Despite this apparent resolution, Malone later said he was concerned that Nowak would “go ballistic” if told he would be sent to St. Luke’s. In a taped conversation in July, Malone said that he told Nowak to either “go to Southdown”—an institute in Toronto that specializes in mental health and addiction problems for religious and clergy—or receive a leave of absence, and that Nowack decided to go to Southdown.
Nowak was still in active ministry in the diocese by the beginning of August.
Malone held a press conference Aug. 4 for local reporters selected by the diocese. The bishop said the scandal is a “convoluted matter,” according to WIVB4.
At the press conference, Malone emphasized that he does not plan to resign.
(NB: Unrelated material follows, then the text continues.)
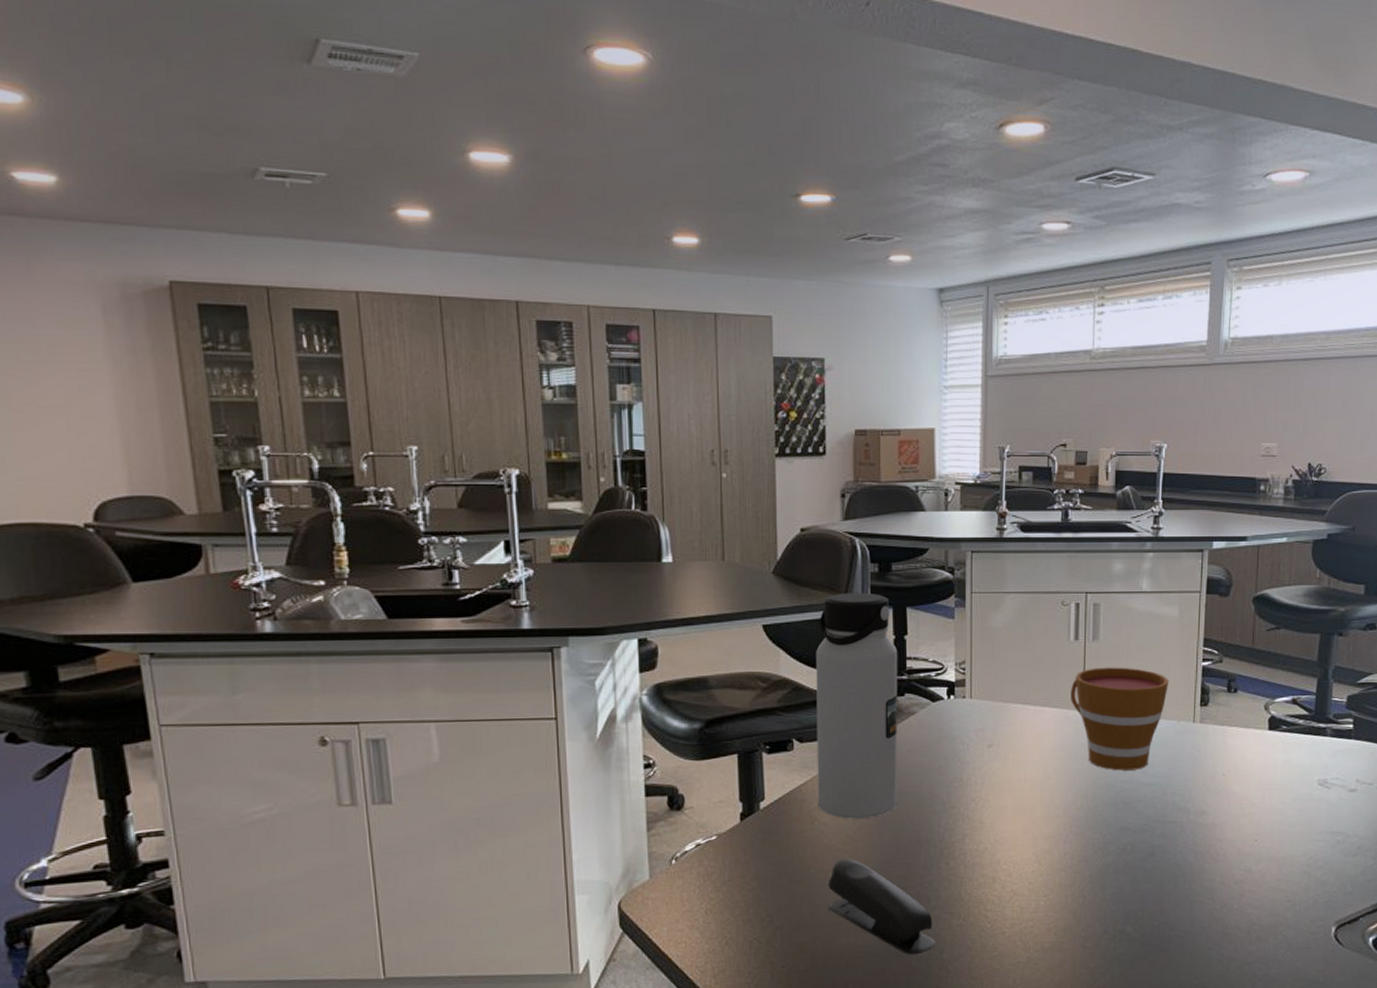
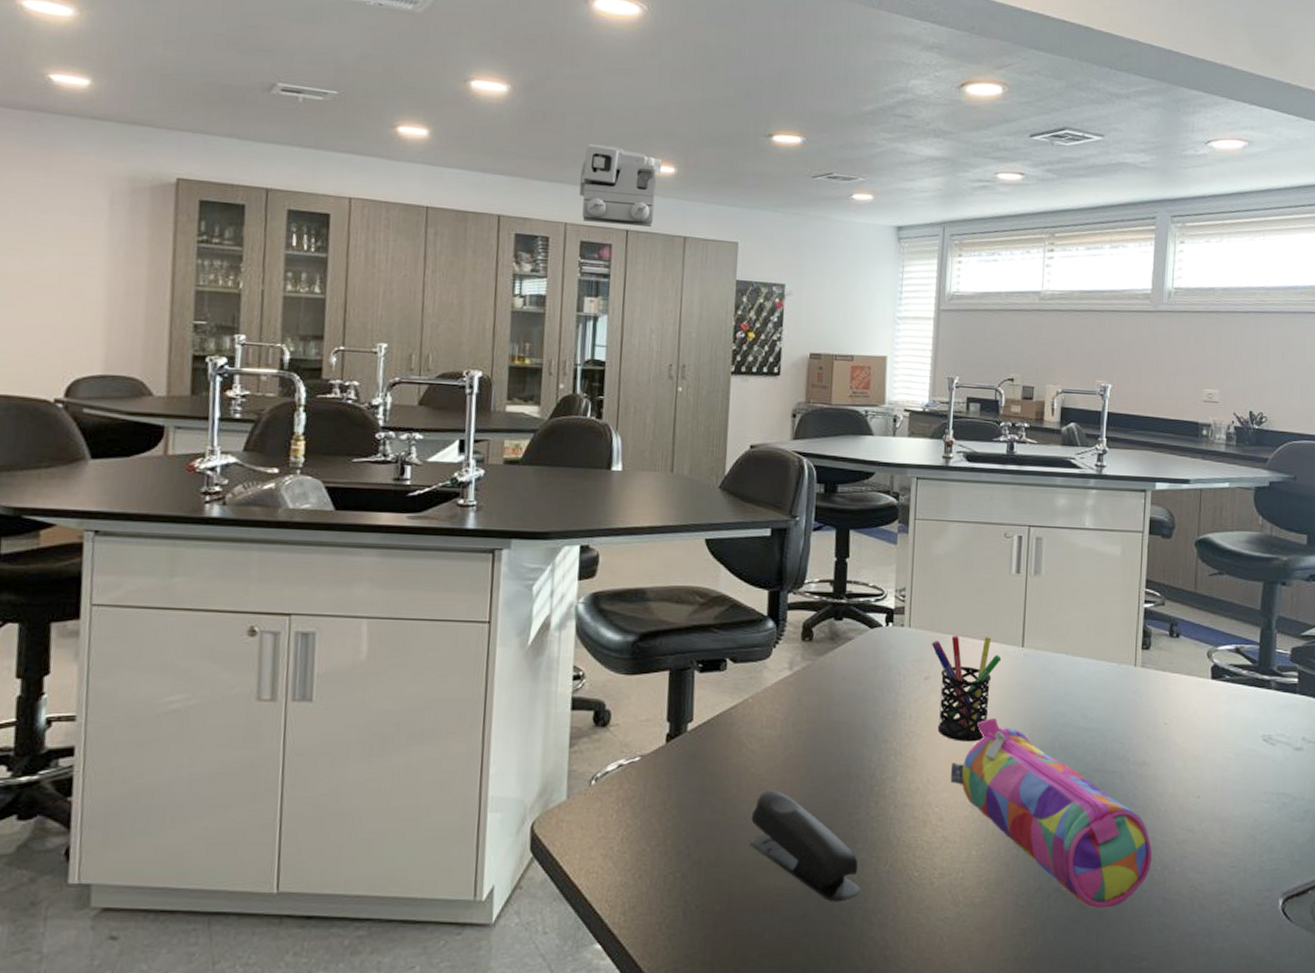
total station: none [598,215,685,304] -> present [579,143,663,227]
water bottle: present [816,592,897,819] -> none [746,511,838,748]
pen holder: none [993,703,1063,803] -> present [931,636,1002,742]
pencil case: none [1018,780,1211,946] -> present [951,718,1152,908]
cup: present [1071,667,1170,771] -> none [1010,603,1111,713]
“I’m not a masochist-I’m here because I feel an obligation…to carry on,” the bishop told reporters, adding that he perceives enough support among local Catholics to continue in his post.
In a year of scandals related to clerical sexual abuse, Bishop Malone has repeatedly found himself at the center of media attention.
In November, 2018, a former employee leaked confidential diocesan documents related to the handling of claims of clerical sexual abuse.
Last month, a RICO lawsuit was filed against the diocese and the bishop, alleging that the response of the diocese was comparable to an organized crime syndicate.